Sometimes, when you apply for a bike loan, your lender may give you the option of choosing between a variable rate of interest and a fixed rate of interest. In such cases, which one should you choose?

The choice between a fixed rate and a variable rate depends on the level of risk associated with each.

Fixed interest rates are usually higher than variable rates. But fixed rates remain constant even when market rates change. For example, if you opt for a fixed rate of 12% p.a., it will stay the same no matter what. On the other hand, variable interest rates change depending on market conditions. Rates linked to
MCLR (Marginal Cost of funds-based Lending Rate) change every time RBI makes a change in the repo rate.So, your rate could either increase or decrease with time. That said, variable interest rates are
usually lower than fixed rates. That’s why borrowers usually prefer taking variable rates.

Tips that can help you get a lower interest rate for your two-wheeler loan  

When you apply for a loan, your aim should be to get one with the lowest possible rate.
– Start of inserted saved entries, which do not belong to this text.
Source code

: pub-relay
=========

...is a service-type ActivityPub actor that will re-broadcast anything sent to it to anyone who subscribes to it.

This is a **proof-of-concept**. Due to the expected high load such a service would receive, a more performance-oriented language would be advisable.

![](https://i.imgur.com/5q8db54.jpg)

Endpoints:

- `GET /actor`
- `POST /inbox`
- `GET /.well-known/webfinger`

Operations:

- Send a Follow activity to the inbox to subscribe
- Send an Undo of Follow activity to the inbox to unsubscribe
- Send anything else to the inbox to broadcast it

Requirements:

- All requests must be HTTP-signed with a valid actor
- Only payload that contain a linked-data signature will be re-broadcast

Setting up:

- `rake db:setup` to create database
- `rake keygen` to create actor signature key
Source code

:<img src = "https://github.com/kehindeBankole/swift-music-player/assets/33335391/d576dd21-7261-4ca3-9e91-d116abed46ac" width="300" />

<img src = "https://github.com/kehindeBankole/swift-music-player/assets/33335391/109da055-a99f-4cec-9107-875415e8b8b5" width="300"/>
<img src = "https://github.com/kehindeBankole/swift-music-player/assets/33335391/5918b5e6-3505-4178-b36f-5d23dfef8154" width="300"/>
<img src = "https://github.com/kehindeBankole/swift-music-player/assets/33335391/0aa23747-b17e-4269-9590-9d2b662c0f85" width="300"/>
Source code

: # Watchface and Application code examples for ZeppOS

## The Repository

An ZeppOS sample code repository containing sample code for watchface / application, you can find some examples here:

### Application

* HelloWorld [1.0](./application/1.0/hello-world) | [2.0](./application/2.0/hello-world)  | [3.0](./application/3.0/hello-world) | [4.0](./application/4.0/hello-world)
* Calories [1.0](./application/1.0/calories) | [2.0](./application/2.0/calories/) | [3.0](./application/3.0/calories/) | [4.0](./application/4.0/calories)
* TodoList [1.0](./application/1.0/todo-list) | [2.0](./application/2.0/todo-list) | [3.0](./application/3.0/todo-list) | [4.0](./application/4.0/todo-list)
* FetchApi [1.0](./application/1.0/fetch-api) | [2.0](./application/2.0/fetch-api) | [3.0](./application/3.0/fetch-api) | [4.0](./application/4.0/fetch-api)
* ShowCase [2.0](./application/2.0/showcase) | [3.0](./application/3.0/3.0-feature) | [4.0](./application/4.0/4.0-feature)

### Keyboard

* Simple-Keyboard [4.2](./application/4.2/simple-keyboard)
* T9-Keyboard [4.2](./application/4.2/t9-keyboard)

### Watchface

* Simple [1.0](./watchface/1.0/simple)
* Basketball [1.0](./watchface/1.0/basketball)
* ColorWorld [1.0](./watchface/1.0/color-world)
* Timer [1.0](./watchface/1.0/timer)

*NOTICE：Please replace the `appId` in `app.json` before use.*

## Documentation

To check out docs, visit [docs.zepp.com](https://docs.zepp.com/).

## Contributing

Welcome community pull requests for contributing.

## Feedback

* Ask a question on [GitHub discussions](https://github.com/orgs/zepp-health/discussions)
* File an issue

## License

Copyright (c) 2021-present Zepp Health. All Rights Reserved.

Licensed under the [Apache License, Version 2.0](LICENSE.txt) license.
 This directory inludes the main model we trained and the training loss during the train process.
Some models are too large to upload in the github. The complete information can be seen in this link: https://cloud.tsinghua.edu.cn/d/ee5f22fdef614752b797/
Here are a few tips that can help you get a lower rate of interest:

  • Clean up your credit: Since your credit score plays a vital role in determining the interest rate you’re offered, look at cleaning up your credit history first. If you don’t have good credit, look at ways to improve it before you apply.
  • Improve your current debt status: In other words, check your debt-to-income ratio. This shows you how much of your current income is going toward repaying loans and credit card bills. Pay off existing loans and bring down this ratio. The lower the ratio, the better your chances are of getting good rates.
  • Negotiate with your lender: Sometimes, negotiating with your lender can help you get better rates. This can help especially in situations where you don’t fulfil all the eligibility criteria. For example, if you don’t have sufficient income but are expecting a pay raise, offering proof of this can help you get good interest rates.
  • Take a loan from your existing lender: If you already have a savings account with a bank, try taking a bike loan from them. If you already have a good relationship with them, you can get better interest rates.

FAQs 

1. Should I always opt for the loan that offers me the lowest EMI? 

While taking a loan with the lowest interest rate seems like the best choice, it may not always mean the lowest cost for you. The loan cost also depends on other factors such as processing fees, documentation charges, vehicle inspection fees, and other factors. Make sure you check all these as well before you decide on a loan.

2. What are the different methods of comparing interest rates?

There are two ways of comparing interest rates of two-wheeler loans. You can personally get quotes from each lender by either visiting their branch offices or by checking their websites. Or, you could take the help of a loan aggregator like PaisaPaid which gives you the latest interest rates being offered by lenders.

3. Will my lender change my interest rate during the tenure?

The only way your interest rate may change is if you choose a variable rate. If the market rate changes, your lender may also change your interest rate to match the market rate. If you choose a fixed rate, it will not change.

4. If I choose a variable rate, how often will it change?

Your variable interest rate will change only when the Reserve Bank of India (RBI) changes the repo rate. The change will be directly proportional to RBI’s change. Meaning, if RBI increases the rate, your lender may also increase the rate. And if RBI decreases its rate, your lender may also reduce your rate.

5. Will my variable interest rate go above the fixed rate?

RBI usually looks at keeping its rates low so that borrowers don’t get affected by high interest rates. Due to this, there is very little chance of the variable rates going above fixed rates.